The combined information from the two imaging techniques gives a detailed ultrastructural and chemical picture of the subcellular environment at the single organelle level. (a) TEM map of cell 1. This cell was grown in a medium with no Cd. It serves as a reference for the sample preparation and imaging procedure we used. Scale bar = 2 μm. (b) The corresponding SXRF microprobe map to a. Scan step size = 0.1 μm, dwell time = 1 s. Same scale as a. The two Au nanoparticles that are seen in the map, as red pixels in the upper and lower left parts, are off the reported concentration range. (c) TEM image of cells 2 and 3. These cells were grown in a medium supplemented with 1 μmole/l CdCl₂. Red rectangles outline the areas imaged with the SXRF nanoprobe at high-resolution. Scale bar = 2 μm. (d) The SXRF microprobe map corresponding to c. Scan step size = 0.25 μm, dwell time = 1 s. Same scale as c. (e–f) Enlargements of the high-resolution (h. r.) scan areas in the TEM image of cells 3 and 2 (c), respectively. (g–h) The SXRF nanoprobe maps corresponding to e–f. Scan step size = 0.05 μm, dwell time = 5 s. One μm scale bar (below g) applies to (e–h). Elemental spatial density scale bar (below g) applies to (b,d,g–h) and the measured range, in units of nmole/cm², is indicated below each map. Contrast of the SXRF images (b,d,g–h) has been enhanced. A – autophagosome-like feature, E – edge of the cell, h – heterochromatin, N – nucleus, circles outline mitochondria. Additional concentration information, including uncertainties, appears in Supplementary Table S2.

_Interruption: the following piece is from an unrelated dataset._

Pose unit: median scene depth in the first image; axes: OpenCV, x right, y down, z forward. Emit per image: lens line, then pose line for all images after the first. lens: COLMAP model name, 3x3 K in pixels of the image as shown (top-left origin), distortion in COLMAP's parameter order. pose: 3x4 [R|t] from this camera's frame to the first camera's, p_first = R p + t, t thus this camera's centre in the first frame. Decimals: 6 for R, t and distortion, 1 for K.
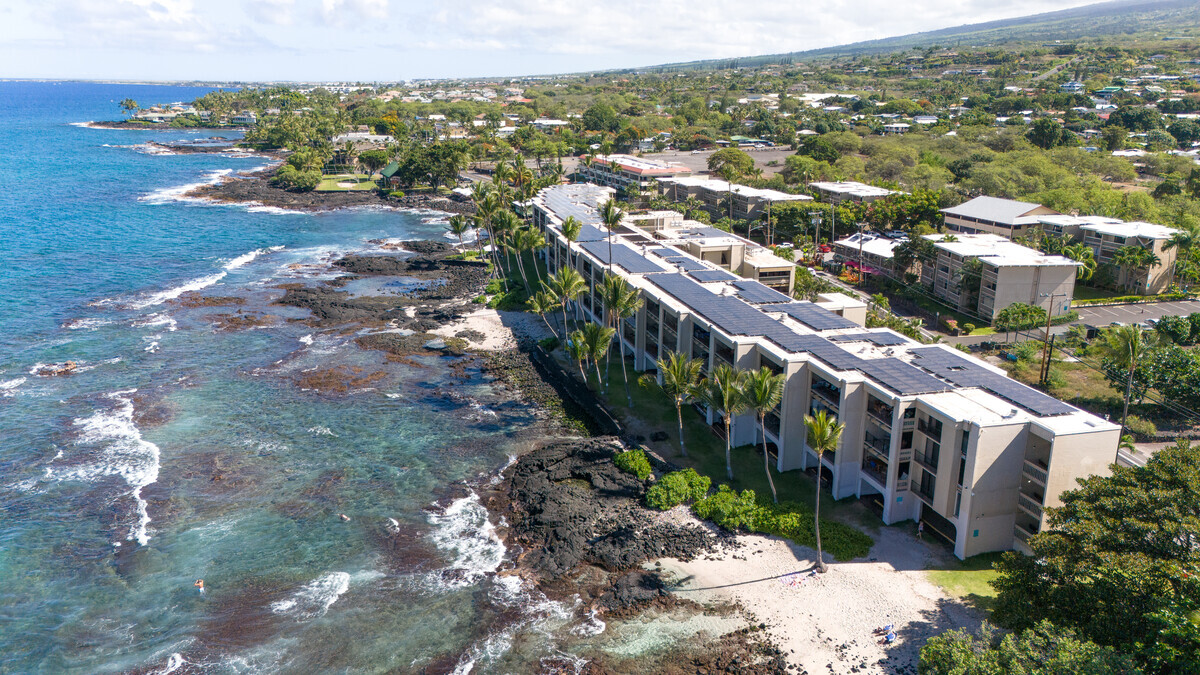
lens RADIAL K [[853.3, 0, 597.0], [0, 853.3, 334.6], [0, 0, 1]] dist [0.047166, -0.021168]
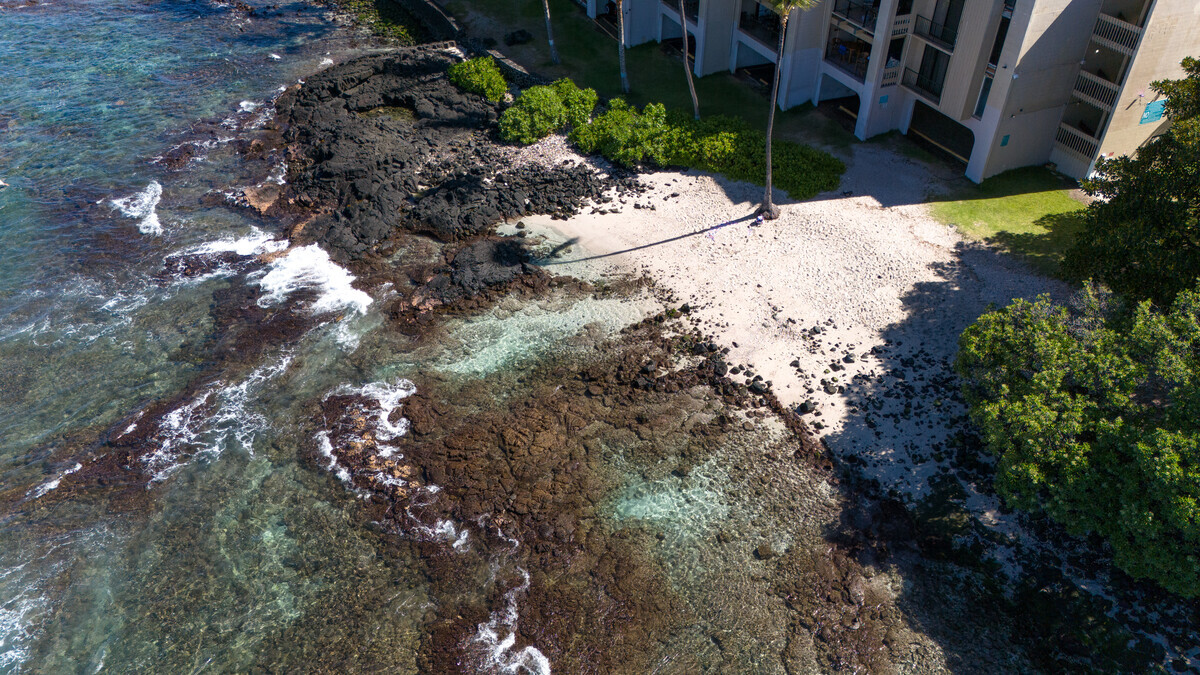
lens RADIAL K [[853.3, 0, 601.3], [0, 853.3, 337.9], [0, 0, 1]] dist [0.047166, -0.021168]
pose [[0.988802, -0.087950, 0.120566, 0.046568], [0.034471, 0.920645, 0.388877, 0.098165], [-0.145200, -0.380366, 0.913367, 0.372394]]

Figure 2. Complementary TEM and SXRF nanoprobe images of MIN 6 cell 4.

The cell was grown in a medium supplemented with 1 μmole/l CdCl₂. (Compare with untreated cell 5, Supplementary Fig. S1, Table S3). In this case, the 350 nm thick cell section was mounted on a non-coated Au TEM finder grid and was sandwiched between two Formvar layers (each ~100 nm thick). (a) TEM image of the cell. The red rectangle outlines the area imaged with the SXRF nanoprobe. Scale bar = 1 μm. (b) Enlargement of the high-resolution scan area in the TEM image a. (c–j) SXRF nanoprobe elemental distribution maps corresponding to b of, respectively, Cl, K, Ca, Co, Ni, Cu, Zn, Cd. All elemental spectra were collected simultaneously. With the exception of Cd, all elements were mapped by their Kα lines. Cadmium was mapped by its Lα lines. Scan step size = 0.04 μm, dwell time = 8 s. One μm scale bar (above b) applies to (b–j). Elemental spatial density scale bar with the measured range, in units of nmole/cm², appears below each elemental map. Contrast of the SXRF images (c–j) has been enhanced. The Cl concentration, Kα_1,2 = 2.622, 2.621 keV, respectively, in c may be overestimated due to the presence of an unidentified strong line at ~2.400 keV. Due to lack of suitable Cd standard, there could be a systematic uncertainty of up to a factor of 2 in the inferred Cd concentrations (j, see Methods). A – autophagosome-like feature, N – nucleus, arrows point to vesicles, potentially insulin producing, circles/ellipses outline mitochondria. Additional concentration information, including uncertainties, appears in Supplementary Table S2.